PAGE EXCERPT -
*** Block opens ***

Bezos’ company, Blue Origin, plans to launch tourists past the Karman line, which is recognized by international aviation and aerospace federations as the threshold to space.
But NASA, the Air Force, the Federal Aviation Administration and some astrophysicists believe that the boundary between the atmosphere and space begins 80 kilometers up.
Mr. Branson and his crew faced risks in 2007 when a rocket motor test in the Mojave Desert left three workers dead, and in 2014, when their rocket plane broke apart, killing one pilot and seriously injuring another.
Known for his showmanship, Mr. Branson insisted on live streaming the launch Sunday morning, as well as inviting celebrities and former space station astronauts to the company’s Spaceport America complex in New Mexico. R&B singer Khalid performed his new single New Normal’ – a nod to the dawning of space tourism – while CBS ‘Late Show’ host Stephen Colbert served as master of ceremonies.
Virgin Galactic already has more than 600 reservations from would-be space tourists, with tickets costing $250,000 each. Before announcing its ticket prices, Blue Origin is waiting for Bezos’ flight.
Musk’s SpaceX, which is already developing a ship for the moon and one for Mars and launching astronauts to the International Space Station, is competing for space tourism dollars. The capsules will do more than take brief up-and-down trips; they will go into orbit around the Earth, with seats costing well into the millions. The first private flight is scheduled for September.
As of right now, Musk has not announced any plans to go into space.
Former NASA astronaut Chris Ferguson, who commanded the last shuttle flight a decade ago, said, ‘It’s a whole new horizon out there, new opportunities, new destinations.’ He now works for Boeing, which is testing its own space capsule.
‘This is a little like the advent of commercial air travel, only 100 years later,’ Ferguson added. ‘There is a lot in the wings.’

*** Block closes ***

SUPPLIED ENTRIES -
*** Block opens ***

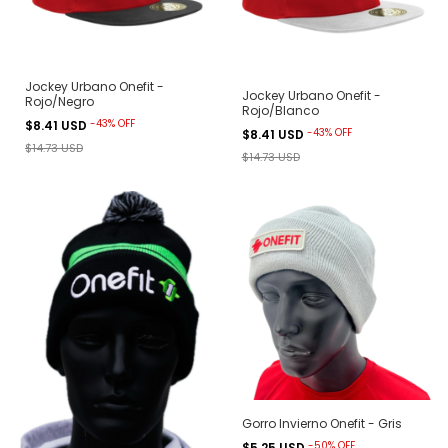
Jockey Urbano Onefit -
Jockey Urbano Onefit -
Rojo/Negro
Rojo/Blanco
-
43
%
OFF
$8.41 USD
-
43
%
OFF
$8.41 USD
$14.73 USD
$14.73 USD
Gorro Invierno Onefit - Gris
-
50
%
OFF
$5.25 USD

*** Block closes ***
*** Block opens ***

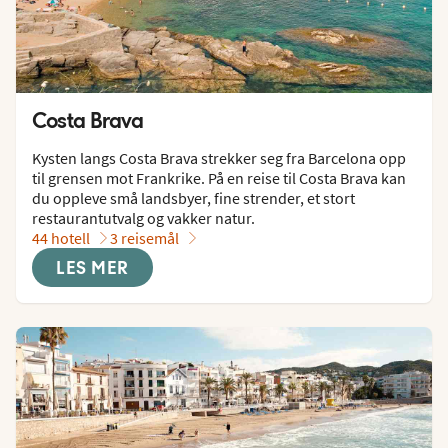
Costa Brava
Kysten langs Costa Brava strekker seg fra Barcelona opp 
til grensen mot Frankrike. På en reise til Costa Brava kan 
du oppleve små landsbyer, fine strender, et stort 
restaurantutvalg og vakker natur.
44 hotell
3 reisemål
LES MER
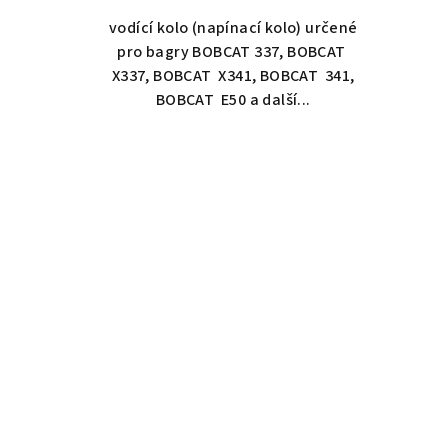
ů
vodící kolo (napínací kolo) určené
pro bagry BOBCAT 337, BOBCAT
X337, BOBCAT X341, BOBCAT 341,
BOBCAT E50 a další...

*** Block closes ***
*** Block opens ***

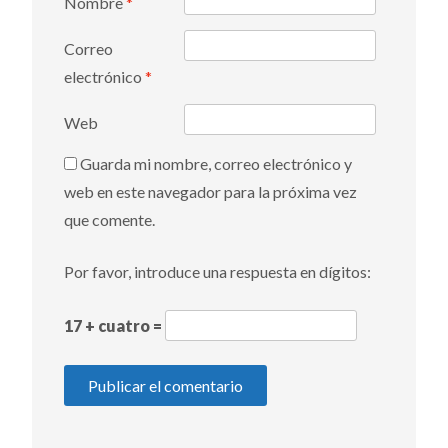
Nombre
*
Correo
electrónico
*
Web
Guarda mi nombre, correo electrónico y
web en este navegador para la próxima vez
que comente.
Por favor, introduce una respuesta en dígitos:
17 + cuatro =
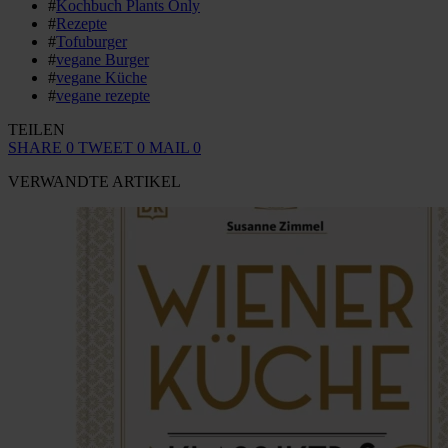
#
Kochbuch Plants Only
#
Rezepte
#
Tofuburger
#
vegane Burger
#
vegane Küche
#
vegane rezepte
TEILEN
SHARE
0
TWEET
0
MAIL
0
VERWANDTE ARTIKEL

*** Block closes ***

WORK TO COMPLETE -
[a] In the space tourism excerpt, what is the price of each Virgin Galactic ticket?
[b] Set down the part of the space tourism excerpt from "But NASA, the" up to and including "80 kilometers up.".

EXPECTED RESPONSES -
[a] $250,000

[b]
But NASA, the Air Force, the Federal Aviation Administration and some astrophysicists believe that the boundary between the atmosphere and space begins 80 kilometers up.